▸ BRANO DI PARTENZA:
┌──
Non tragga in inganno il titolo Gli Impressionisti e il Giappone del bel volume curato da Francesco Morena per Giunti Editore, poiché non solo di pittori della luce o di giapponismo si narra. Il suo studio è volto alle mille sfaccettature di una fascinazione per il mondo orientale che si perde in un indistinto passato ed ha risvolti, assolutamente, contemporanei.

Nella nostra intervista, l’autore ci illustra le motivazioni della sua opera (ricca di aneddoti e spunti inediti) ed i progetti futuri.

Il titolo del suo accurato volume, utilizza – giustamente – il termine “infatuazione”. Dove trova le proprie radici l’eterna fascinazione del giapponismo?

Il giapponismo è solo uno di tanti fenomeni di infatuazione per le culture 'altre' che hanno coinvolto l'Europa nel corso dei secoli. L'uomo ha un innato senso di curiosità per il diverso, le culture lontane e sconosciute, tanto è vero che gli 'esotismi' hanno da sempre affascinato non solo gli occidentali ma anche gli orientali.

Tuttavia, il giapponismo ha certamente qualcosa di speciale, se è riuscito nel tempo a conquistarsi uno spazio ben preciso nell'immaginario collettivo. D'altronde, la cultura nipponica – 'scoperta' solo verso la metà del Cinquecento – è quanto di più diverso gli europei potessero immaginare, sofisticata come poche nonostante sia riflesso di una civiltà spesso e per lunghi periodi rimasta isolata dal resto del mondo.

Come ha scelto di analizzare il punto di vista privilegiato degli Impressionisti al cospetto delle influenze del Sol Levante?
└──
▸ MATERIALE FORNITO:
┌──
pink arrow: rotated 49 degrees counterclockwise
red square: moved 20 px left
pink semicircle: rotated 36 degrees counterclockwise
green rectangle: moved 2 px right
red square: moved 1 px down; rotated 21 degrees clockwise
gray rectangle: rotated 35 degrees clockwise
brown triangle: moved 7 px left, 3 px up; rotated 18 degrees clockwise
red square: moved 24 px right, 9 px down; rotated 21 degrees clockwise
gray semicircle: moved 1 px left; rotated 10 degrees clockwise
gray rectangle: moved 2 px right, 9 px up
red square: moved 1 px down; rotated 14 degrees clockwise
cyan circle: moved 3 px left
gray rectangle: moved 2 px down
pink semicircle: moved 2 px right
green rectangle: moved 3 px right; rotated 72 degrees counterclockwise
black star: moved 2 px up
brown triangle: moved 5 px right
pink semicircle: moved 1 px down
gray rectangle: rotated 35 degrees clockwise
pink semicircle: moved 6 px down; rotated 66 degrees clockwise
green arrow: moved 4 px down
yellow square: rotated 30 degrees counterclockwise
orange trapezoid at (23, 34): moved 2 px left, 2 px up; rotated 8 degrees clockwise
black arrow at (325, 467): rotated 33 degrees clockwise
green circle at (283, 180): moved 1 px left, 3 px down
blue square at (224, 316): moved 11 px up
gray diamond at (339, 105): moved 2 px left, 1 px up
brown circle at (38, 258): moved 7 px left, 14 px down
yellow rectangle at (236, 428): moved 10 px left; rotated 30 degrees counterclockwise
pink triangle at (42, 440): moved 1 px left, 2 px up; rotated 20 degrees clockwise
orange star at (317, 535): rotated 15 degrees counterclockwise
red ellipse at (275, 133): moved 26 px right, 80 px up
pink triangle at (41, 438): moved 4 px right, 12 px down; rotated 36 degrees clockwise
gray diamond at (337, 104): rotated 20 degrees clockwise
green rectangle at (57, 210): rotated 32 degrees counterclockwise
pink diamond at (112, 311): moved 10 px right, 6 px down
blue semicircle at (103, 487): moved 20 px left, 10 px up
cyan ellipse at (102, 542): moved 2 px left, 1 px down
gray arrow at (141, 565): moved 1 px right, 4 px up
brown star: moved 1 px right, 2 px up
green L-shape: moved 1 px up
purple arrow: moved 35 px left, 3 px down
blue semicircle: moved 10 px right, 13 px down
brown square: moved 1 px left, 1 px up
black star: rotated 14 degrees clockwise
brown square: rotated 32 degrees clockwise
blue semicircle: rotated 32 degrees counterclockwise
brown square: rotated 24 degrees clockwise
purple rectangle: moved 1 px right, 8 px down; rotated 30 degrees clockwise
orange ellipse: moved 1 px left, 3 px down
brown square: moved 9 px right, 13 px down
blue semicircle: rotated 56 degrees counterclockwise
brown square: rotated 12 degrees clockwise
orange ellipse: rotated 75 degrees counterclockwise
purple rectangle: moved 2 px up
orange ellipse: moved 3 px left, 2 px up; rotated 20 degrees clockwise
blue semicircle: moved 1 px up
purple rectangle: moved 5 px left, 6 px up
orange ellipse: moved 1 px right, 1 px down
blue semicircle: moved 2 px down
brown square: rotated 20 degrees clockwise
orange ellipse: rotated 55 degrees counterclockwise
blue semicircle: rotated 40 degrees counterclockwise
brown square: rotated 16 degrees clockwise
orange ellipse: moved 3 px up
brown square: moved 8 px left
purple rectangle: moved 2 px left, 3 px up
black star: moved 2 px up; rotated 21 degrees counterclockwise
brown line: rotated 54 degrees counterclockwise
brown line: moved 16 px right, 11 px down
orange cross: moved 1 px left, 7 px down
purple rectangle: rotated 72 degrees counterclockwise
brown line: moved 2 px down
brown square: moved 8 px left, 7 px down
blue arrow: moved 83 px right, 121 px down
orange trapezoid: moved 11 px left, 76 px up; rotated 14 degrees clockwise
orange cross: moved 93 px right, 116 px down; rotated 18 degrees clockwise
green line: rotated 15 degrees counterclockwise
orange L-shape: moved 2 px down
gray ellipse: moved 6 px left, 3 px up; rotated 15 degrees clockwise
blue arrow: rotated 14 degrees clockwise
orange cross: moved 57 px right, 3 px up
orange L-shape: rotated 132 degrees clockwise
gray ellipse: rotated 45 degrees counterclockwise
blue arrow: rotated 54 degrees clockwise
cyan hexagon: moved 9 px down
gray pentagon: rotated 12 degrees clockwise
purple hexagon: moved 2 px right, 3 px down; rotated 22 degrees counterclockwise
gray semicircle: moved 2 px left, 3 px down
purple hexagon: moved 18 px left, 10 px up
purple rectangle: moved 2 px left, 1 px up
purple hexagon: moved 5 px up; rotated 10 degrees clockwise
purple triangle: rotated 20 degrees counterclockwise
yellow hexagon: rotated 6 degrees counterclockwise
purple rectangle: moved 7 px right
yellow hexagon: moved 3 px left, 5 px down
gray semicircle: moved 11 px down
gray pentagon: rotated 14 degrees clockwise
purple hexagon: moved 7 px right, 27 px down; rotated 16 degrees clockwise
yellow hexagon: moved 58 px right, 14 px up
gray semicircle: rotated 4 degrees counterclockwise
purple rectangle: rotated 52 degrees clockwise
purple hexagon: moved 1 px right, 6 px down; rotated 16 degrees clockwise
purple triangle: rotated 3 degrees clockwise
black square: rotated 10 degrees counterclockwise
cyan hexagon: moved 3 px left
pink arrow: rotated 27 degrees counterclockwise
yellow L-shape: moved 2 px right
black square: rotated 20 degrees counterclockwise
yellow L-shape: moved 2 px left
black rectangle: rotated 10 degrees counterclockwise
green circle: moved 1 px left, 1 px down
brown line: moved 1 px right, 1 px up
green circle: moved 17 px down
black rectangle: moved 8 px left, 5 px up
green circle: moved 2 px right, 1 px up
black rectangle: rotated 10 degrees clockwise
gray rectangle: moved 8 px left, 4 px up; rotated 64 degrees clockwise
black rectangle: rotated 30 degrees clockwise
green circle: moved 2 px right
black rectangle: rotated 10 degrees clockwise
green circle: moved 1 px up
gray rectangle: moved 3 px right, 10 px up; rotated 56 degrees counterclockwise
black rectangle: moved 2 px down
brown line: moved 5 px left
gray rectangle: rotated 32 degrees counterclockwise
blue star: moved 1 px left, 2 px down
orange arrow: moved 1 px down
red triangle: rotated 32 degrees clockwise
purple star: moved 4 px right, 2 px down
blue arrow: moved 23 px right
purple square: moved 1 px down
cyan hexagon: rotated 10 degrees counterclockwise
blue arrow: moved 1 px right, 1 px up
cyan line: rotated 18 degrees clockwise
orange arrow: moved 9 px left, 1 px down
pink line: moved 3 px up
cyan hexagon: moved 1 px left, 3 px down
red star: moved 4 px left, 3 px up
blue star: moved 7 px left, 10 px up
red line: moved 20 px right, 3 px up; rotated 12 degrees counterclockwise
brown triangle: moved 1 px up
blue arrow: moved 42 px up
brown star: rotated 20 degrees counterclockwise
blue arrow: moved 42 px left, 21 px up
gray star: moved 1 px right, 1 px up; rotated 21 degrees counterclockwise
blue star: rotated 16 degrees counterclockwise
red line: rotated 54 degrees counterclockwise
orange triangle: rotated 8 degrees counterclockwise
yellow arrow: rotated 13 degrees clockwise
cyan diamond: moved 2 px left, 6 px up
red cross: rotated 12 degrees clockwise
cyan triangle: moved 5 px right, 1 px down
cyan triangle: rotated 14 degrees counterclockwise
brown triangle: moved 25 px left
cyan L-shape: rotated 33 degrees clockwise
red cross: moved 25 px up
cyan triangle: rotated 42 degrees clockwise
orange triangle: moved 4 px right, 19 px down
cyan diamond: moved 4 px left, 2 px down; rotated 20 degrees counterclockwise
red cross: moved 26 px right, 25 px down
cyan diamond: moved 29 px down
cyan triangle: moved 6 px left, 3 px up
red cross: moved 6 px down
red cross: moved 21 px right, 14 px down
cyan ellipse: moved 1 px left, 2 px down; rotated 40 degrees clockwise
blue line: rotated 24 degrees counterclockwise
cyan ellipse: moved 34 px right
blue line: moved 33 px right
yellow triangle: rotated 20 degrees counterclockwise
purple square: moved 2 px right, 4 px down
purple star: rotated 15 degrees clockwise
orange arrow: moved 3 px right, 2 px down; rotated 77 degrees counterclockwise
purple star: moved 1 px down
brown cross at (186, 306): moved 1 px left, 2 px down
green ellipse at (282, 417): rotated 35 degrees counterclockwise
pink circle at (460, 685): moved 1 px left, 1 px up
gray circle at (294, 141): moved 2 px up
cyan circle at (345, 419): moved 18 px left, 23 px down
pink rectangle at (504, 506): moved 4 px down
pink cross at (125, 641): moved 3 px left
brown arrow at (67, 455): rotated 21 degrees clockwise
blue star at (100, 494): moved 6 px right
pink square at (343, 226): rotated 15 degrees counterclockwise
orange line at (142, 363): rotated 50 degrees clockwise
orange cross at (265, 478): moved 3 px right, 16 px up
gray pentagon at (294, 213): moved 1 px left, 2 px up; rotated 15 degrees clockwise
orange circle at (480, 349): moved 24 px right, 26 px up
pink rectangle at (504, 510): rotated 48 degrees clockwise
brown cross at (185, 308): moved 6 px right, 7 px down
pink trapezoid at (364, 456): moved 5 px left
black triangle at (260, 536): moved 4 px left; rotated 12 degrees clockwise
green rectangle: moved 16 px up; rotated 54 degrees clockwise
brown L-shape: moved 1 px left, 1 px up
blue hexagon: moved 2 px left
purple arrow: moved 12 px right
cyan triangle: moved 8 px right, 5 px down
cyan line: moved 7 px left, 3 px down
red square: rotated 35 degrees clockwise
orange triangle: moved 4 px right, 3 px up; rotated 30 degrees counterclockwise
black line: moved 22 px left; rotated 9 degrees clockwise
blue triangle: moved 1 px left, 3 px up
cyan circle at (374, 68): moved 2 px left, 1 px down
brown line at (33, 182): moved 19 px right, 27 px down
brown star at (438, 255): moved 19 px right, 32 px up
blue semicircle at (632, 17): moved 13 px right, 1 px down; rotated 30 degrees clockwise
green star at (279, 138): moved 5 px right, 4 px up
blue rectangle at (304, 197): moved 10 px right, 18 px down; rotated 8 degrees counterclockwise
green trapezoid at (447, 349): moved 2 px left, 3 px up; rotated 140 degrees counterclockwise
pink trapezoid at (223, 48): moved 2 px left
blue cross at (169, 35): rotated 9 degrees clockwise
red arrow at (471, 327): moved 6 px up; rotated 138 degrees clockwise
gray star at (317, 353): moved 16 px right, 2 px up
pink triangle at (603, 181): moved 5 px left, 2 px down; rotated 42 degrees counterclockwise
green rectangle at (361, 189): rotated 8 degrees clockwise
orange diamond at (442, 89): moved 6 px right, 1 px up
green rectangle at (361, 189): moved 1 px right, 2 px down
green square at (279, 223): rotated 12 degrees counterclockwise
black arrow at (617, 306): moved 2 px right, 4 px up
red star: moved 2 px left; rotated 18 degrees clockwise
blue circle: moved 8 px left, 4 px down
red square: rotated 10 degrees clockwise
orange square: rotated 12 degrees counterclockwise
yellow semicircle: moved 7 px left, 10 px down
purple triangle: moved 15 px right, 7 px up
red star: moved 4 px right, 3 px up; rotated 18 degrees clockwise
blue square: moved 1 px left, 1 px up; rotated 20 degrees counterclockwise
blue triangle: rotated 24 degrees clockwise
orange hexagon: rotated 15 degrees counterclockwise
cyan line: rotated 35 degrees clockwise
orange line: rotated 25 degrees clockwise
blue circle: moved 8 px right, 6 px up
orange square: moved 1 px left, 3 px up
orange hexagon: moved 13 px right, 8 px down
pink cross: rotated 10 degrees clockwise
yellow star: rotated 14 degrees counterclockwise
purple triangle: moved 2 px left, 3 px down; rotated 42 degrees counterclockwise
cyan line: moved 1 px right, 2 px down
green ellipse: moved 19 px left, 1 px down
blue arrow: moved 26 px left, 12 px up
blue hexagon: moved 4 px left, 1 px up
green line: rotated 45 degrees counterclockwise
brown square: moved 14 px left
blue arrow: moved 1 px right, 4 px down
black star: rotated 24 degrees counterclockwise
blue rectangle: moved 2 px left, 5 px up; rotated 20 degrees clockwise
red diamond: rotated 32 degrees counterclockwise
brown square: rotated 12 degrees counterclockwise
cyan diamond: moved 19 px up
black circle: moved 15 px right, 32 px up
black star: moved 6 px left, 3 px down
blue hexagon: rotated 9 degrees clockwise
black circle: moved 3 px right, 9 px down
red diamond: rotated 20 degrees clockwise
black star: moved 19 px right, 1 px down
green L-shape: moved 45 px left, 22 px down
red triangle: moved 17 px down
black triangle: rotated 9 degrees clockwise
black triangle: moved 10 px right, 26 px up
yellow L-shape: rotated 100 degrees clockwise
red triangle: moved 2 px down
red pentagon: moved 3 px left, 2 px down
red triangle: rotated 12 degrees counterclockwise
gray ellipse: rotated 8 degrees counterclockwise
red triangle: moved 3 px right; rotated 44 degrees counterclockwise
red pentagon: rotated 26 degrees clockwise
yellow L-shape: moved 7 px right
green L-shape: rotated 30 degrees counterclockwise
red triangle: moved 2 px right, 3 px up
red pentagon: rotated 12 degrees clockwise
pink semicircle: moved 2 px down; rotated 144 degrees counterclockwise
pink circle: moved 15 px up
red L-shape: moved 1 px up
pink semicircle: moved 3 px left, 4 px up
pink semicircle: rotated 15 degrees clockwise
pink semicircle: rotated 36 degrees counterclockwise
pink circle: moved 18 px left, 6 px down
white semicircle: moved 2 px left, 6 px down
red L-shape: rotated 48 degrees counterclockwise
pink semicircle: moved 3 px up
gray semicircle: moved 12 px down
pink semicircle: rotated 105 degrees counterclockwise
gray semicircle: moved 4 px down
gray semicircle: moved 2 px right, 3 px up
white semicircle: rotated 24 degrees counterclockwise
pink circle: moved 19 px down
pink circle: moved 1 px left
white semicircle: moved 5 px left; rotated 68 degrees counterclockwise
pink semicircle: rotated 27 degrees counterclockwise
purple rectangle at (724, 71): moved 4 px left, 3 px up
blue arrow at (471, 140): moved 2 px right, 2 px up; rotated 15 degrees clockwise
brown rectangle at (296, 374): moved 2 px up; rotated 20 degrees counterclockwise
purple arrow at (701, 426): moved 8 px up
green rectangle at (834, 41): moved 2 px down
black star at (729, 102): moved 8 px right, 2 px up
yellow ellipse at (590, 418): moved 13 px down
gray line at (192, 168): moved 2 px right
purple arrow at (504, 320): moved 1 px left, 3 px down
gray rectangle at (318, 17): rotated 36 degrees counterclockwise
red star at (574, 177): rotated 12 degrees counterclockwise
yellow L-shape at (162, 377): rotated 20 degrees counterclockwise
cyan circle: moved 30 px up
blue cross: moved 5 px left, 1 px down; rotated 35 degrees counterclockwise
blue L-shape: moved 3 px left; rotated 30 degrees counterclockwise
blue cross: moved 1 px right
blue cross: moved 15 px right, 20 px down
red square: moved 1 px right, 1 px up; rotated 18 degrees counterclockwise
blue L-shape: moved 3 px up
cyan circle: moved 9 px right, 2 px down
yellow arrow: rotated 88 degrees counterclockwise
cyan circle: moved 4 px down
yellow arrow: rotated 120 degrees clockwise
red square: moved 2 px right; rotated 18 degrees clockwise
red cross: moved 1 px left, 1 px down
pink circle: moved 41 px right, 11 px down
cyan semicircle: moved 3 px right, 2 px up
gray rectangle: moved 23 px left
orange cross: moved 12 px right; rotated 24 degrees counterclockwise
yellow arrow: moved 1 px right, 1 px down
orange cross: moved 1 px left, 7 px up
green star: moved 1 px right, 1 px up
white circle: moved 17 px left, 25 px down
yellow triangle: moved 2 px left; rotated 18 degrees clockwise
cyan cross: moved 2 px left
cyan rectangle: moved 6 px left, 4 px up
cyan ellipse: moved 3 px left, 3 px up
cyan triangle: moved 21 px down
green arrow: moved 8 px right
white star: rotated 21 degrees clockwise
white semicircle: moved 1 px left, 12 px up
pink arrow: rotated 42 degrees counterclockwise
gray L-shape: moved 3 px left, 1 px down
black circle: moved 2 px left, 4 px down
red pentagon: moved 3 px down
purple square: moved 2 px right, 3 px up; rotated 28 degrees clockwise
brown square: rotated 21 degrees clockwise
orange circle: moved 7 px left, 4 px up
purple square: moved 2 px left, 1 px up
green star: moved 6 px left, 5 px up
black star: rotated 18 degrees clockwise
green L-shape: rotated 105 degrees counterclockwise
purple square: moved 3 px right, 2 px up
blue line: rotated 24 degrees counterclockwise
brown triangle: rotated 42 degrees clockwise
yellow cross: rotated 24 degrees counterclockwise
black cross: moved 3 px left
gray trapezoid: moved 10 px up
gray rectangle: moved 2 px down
└──
▸ CONSEGNA: Modifichi il passo del brano sul giapponismo che comincia con "Il giapponismo è" e si chiude dopo "anche gli orientali.", mettendo "interesse" al posto di "curiosità". Il materiale qui riportato è distinto dal brano e va considerato a parte.

▸ RISPOSTA SCRITTA:
Il giapponismo è solo uno di tanti fenomeni di infatuazione per le culture 'altre' che hanno coinvolto l'Europa nel corso dei secoli. L'uomo ha un innato senso di interesse per il diverso, le culture lontane e sconosciute, tanto è vero che gli 'esotismi' hanno da sempre affascinato non solo gli occidentali ma anche gli orientali.